9.14.2005

I am a bad mother

I am out of town for work. It is very very quiet here.

I found out last week that I was going to have to travel for a couple of days, and because I am a moron I decided that I couldn’t leave my babies and announced that I was taking them with me. Watch how the story unfolds…

My husband is also out of town for a few days, which means that I have been handling the boys at night for the past few nights. Nights that they DID NOT SLEEP. Guess who else DID NOT SLEEP? I am so freaking tired right now… Anyway, last night sucked ass. They were up and down, up and down…but mostly up. They decided not to eat on the same schedule and had me up almost all night with one or the other…or sometimes just to change it up – both.

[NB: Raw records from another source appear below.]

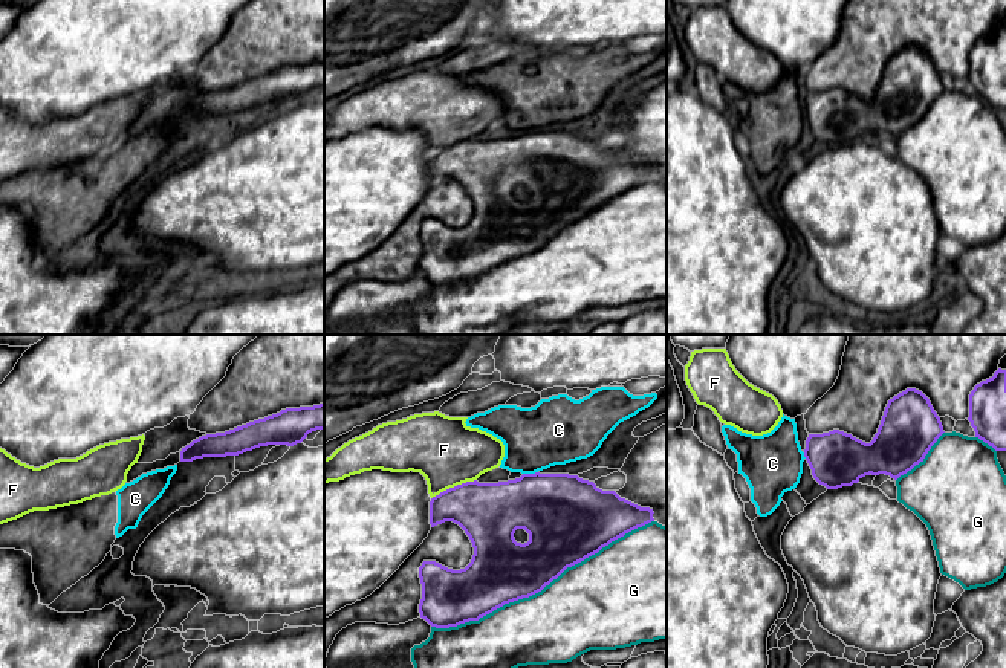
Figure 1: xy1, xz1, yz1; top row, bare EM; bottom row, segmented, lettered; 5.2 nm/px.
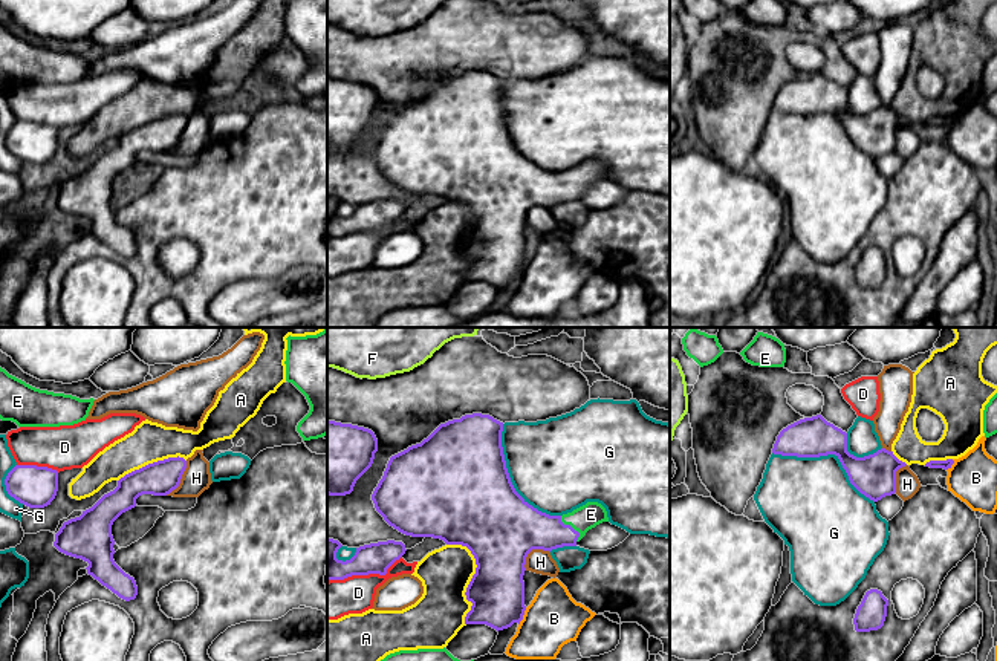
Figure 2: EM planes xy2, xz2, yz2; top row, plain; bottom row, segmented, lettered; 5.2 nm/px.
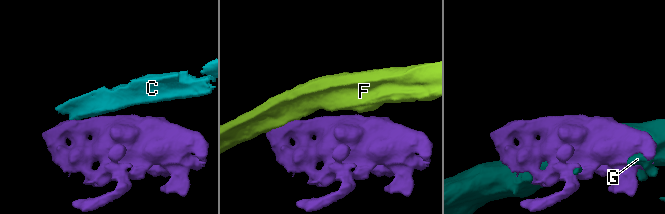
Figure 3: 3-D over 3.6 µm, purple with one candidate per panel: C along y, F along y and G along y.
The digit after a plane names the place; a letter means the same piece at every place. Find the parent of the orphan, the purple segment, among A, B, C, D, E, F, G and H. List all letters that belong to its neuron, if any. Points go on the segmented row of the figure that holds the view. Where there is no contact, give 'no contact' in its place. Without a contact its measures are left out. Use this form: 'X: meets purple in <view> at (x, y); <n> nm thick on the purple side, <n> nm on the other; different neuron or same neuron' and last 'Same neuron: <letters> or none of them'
A: meets purple in xz2 at (473, 577); 340 nm thick on the purple side, 260 nm on the other; different neuron
B: meets purple in xz2 at (522, 617); 280 nm thick on the purple side, 300 nm on the other; different neuron
C: meets purple in xz1 at (529, 474); 400 nm thick on the purple side, 340 nm on the other; different neuron
D: meets purple in xz2 at (364, 574); 160 nm thick on the purple side, 200 nm on the other; different neuron
E: meets purple in xz2 at (571, 527); 240 nm thick on the purple side, 130 nm on the other; same neuron
F: meets purple in xz1 at (454, 486); 320 nm thick on the purple side, 360 nm on the other; different neuron
G: meets purple in xz1 at (541, 589); 340 nm thick on the purple side, 440 nm on the other; different neuron
H: meets purple in xz2 at (531, 550); 400 nm thick on the purple side, 130 nm on the other; different neuron
Same neuron: E

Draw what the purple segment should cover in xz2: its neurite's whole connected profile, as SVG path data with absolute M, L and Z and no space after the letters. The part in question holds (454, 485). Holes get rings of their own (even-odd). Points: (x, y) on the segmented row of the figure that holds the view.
M482 413L440 424L421 444L390 457L372 494L376 511L399 532L440 539L471 551L477 568L465 592L473 603L465 624L486 624L497 632L523 620L523 575L532 549L550 552L576 546L589 529L609 522L606 508L598 502L587 502L563 516L549 516L529 505L511 482L502 431L503 422Z

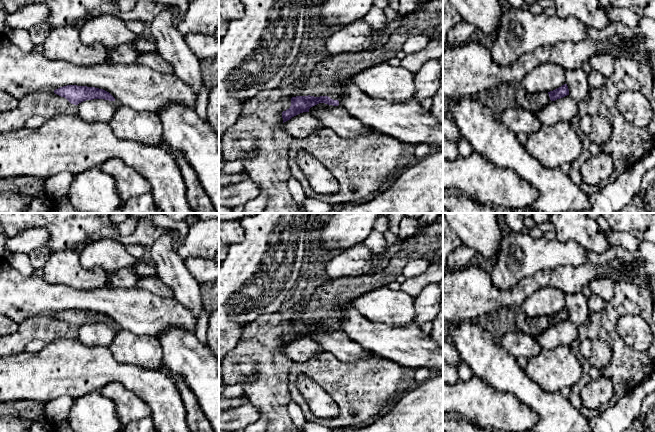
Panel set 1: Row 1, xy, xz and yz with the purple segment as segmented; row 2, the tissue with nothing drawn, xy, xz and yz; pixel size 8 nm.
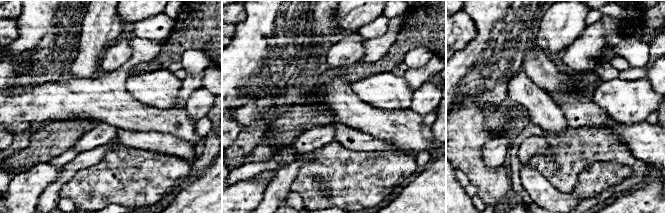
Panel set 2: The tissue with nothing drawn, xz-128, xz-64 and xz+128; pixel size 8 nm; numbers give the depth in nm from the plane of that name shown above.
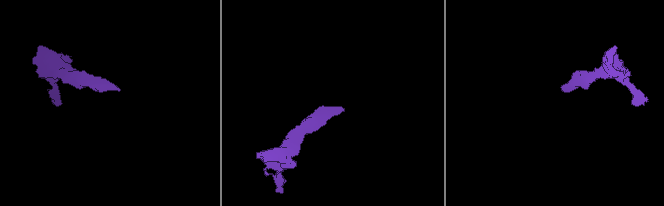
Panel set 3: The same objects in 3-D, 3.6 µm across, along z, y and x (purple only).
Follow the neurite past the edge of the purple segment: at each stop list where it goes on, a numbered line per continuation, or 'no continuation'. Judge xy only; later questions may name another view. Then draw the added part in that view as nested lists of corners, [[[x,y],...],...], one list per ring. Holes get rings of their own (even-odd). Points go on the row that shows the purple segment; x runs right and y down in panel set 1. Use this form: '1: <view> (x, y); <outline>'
no continuation

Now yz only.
1: yz (534, 102); [[[519,85],[510,90],[511,103],[517,107],[536,113],[546,107],[550,102],[548,93],[529,93]]]

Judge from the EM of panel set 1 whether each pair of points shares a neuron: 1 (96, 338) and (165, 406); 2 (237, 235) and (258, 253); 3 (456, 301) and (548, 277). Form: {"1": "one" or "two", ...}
{"1": "two", "2": "two", "3": "one"}

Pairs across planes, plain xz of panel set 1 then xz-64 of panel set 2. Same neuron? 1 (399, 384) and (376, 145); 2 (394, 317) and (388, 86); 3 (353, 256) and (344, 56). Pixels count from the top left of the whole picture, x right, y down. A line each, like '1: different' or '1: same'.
1: different
2: same
3: same

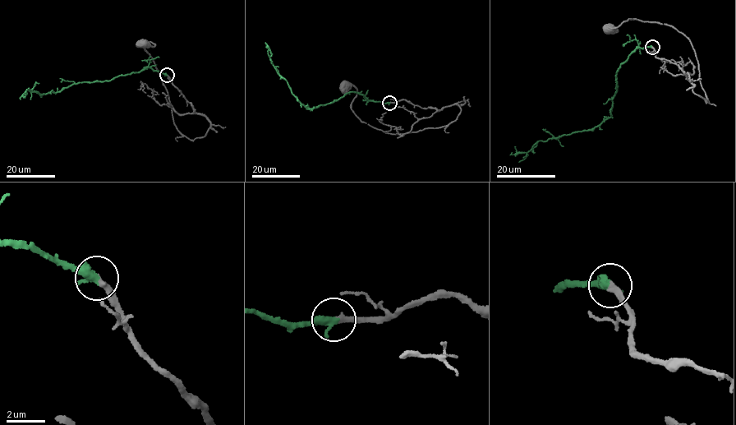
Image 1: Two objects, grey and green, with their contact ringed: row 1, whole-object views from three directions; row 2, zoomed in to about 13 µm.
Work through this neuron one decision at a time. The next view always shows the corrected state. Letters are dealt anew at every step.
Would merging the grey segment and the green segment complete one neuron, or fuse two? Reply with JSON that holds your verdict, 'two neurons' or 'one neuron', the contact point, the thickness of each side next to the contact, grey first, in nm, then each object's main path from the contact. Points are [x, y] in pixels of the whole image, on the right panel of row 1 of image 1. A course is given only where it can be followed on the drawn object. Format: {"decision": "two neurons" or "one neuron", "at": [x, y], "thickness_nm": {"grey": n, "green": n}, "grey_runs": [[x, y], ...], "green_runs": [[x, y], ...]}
{"decision": "one neuron", "at": [652, 47], "thickness_nm": {"grey": 320, "green": 440}, "grey_runs": [[652, 47], [657, 58], [688, 72], [693, 90], [706, 102], [688, 38], [670, 26], [631, 18], [608, 28]], "green_runs": [[652, 47], [637, 48], [618, 68], [611, 116], [593, 128], [538, 141], [527, 154], [509, 154]]}

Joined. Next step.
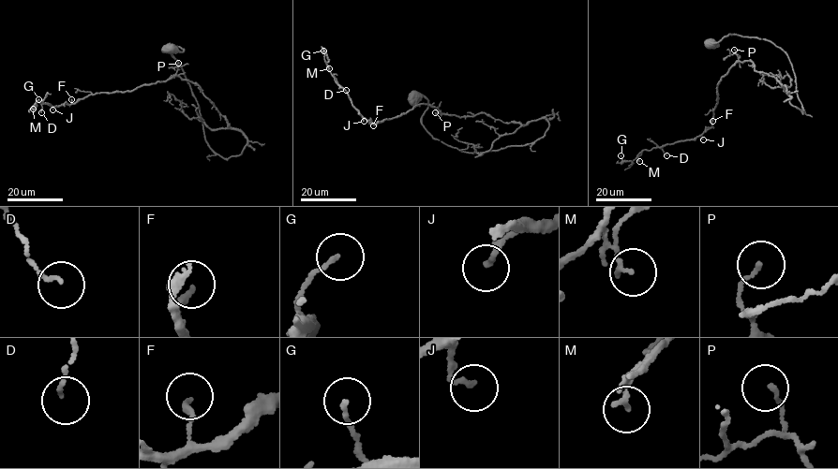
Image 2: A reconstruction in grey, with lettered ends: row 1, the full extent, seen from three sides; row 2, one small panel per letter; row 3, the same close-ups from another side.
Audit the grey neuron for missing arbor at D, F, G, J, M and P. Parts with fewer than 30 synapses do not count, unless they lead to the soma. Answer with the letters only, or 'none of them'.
none of them

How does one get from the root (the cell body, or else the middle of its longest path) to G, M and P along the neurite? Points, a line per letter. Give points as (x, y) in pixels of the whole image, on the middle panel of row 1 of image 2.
G: (413, 95), (427, 98), (431, 135), (466, 153), (529, 144), (548, 126), (426, 104), (370, 124), (323, 51)
M: (413, 95), (427, 98), (431, 135), (466, 153), (529, 144), (548, 126), (426, 104), (370, 124), (329, 68)
P: (413, 95), (427, 98), (431, 135), (466, 153), (529, 144), (548, 126), (435, 112)

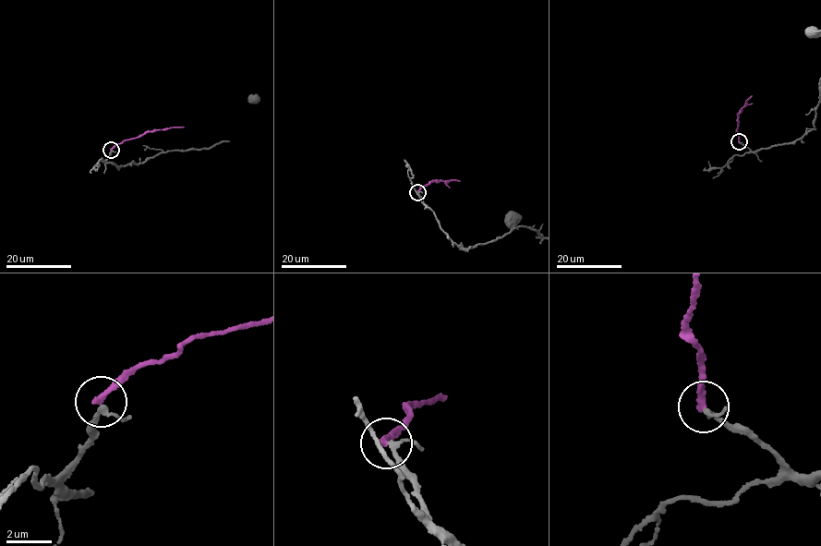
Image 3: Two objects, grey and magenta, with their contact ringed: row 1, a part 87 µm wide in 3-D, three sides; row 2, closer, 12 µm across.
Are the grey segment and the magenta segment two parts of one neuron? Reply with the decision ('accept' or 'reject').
reject

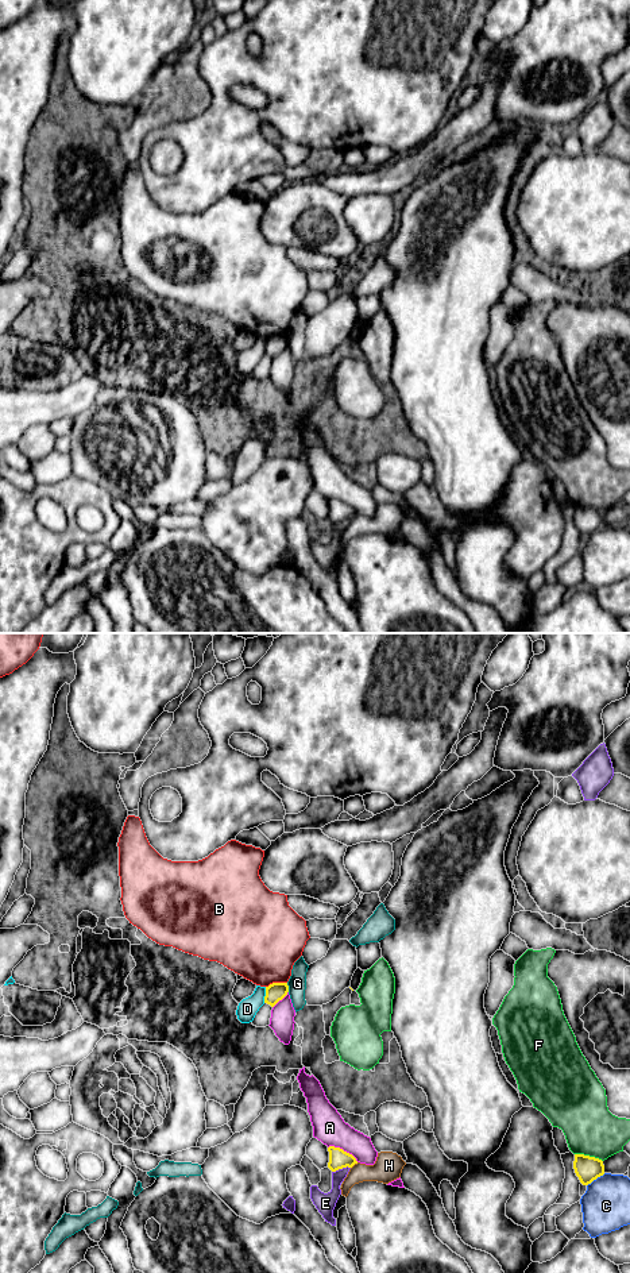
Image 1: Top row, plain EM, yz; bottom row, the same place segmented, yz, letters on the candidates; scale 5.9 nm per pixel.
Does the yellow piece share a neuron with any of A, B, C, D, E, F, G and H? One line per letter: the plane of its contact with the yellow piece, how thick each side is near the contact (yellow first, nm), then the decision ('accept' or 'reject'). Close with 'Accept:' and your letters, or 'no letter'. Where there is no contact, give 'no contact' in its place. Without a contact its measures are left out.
A: meets yellow in yz; 120 nm thick on the yellow side, 190 nm on the other; reject
B: meets yellow in yz; 110 nm thick on the yellow side, 440 nm on the other; reject
C: meets yellow in yz; 150 nm thick on the yellow side, 280 nm on the other; reject
D: meets yellow in yz; 110 nm thick on the yellow side, 120 nm on the other; reject
E: meets yellow in yz; 120 nm thick on the yellow side, 120 nm on the other; reject
F: meets yellow in yz; 150 nm thick on the yellow side, 320 nm on the other; reject
G: meets yellow in yz; 110 nm thick on the yellow side, 110 nm on the other; reject
H: meets yellow in yz; 120 nm thick on the yellow side, 170 nm on the other; reject
Accept: no letter

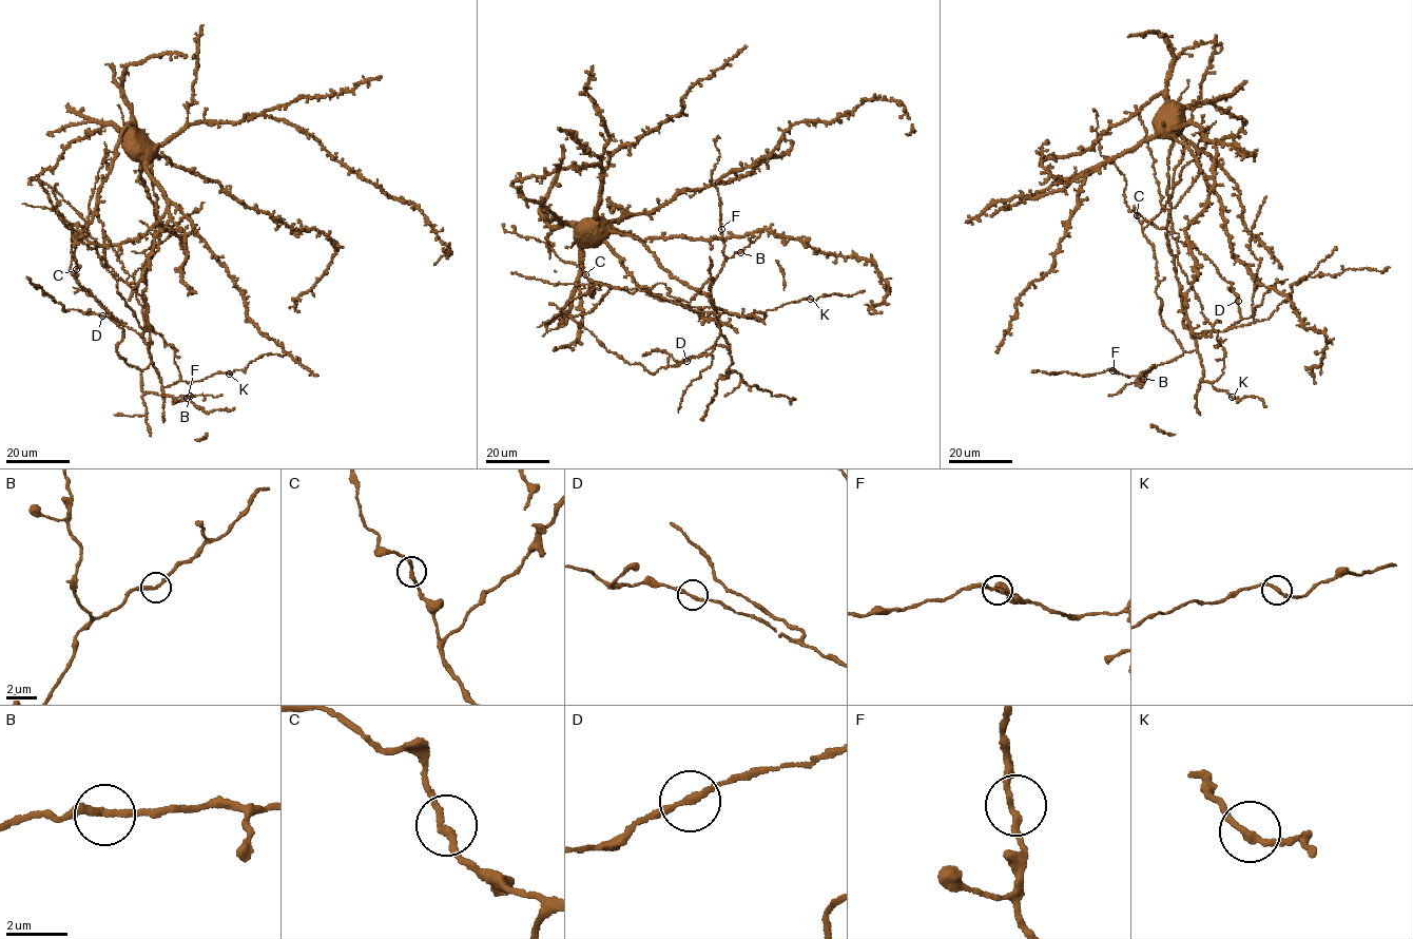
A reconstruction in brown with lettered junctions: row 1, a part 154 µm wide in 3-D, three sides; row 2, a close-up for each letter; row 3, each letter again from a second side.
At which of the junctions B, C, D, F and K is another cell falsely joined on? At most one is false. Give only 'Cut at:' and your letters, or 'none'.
Cut at: none

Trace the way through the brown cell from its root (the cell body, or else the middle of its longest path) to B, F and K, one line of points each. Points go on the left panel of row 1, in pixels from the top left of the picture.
B: (137, 152), (152, 159), (157, 215), (143, 293), (151, 361), (142, 371), (141, 388), (144, 394), (190, 396)
F: (137, 152), (152, 159), (157, 215), (143, 293), (151, 361), (141, 388), (175, 403), (187, 398)
K: (137, 152), (152, 159), (156, 197), (157, 225), (143, 293), (151, 363), (163, 386), (229, 374)

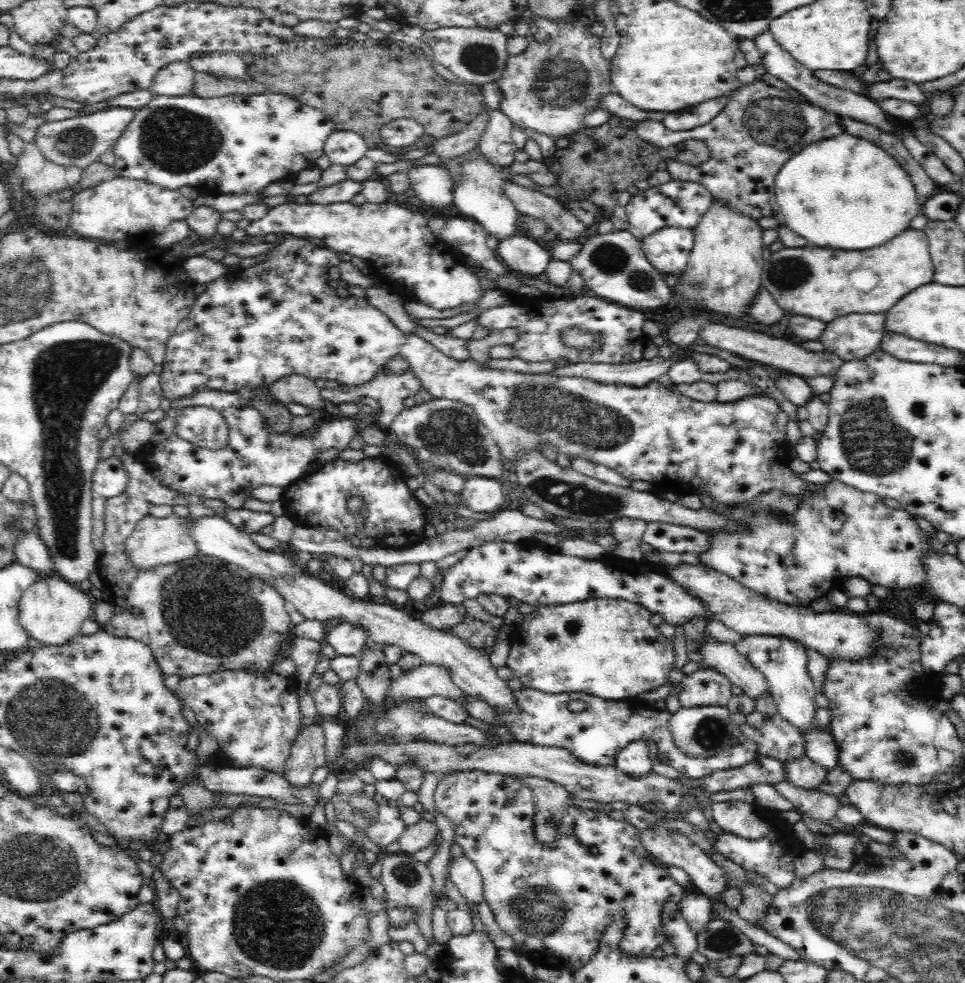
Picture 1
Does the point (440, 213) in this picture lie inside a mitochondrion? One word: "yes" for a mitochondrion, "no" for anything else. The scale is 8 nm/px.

So this morning as I was contemplating getting ready and packing all of their shit in the car, I lost it. Roark was crying, Cole was grunting. Roark wouldn’t eat, Cole wouldn’t sleep, and I had to leave soon. I unpacked everything of theirs that I had packed so far, called my husband, and told him that they would be there waiting for him with his mother when he returns tonight. Then I grabbed my stuff and headed out the door. Without my babies. And I cried most of the way to Austin.

I did stop crying for a little while when I got pulled over by the state-fucking-trooper because my inspection sticker expired a few months ago. Bastard. And I stopped crying long enough to drink my coffee… and well, as I sit in my very quiet hotel room right now, I am not crying. I am just listening to the silence wishing I could go to sleep right now and not wake up until tomorrow.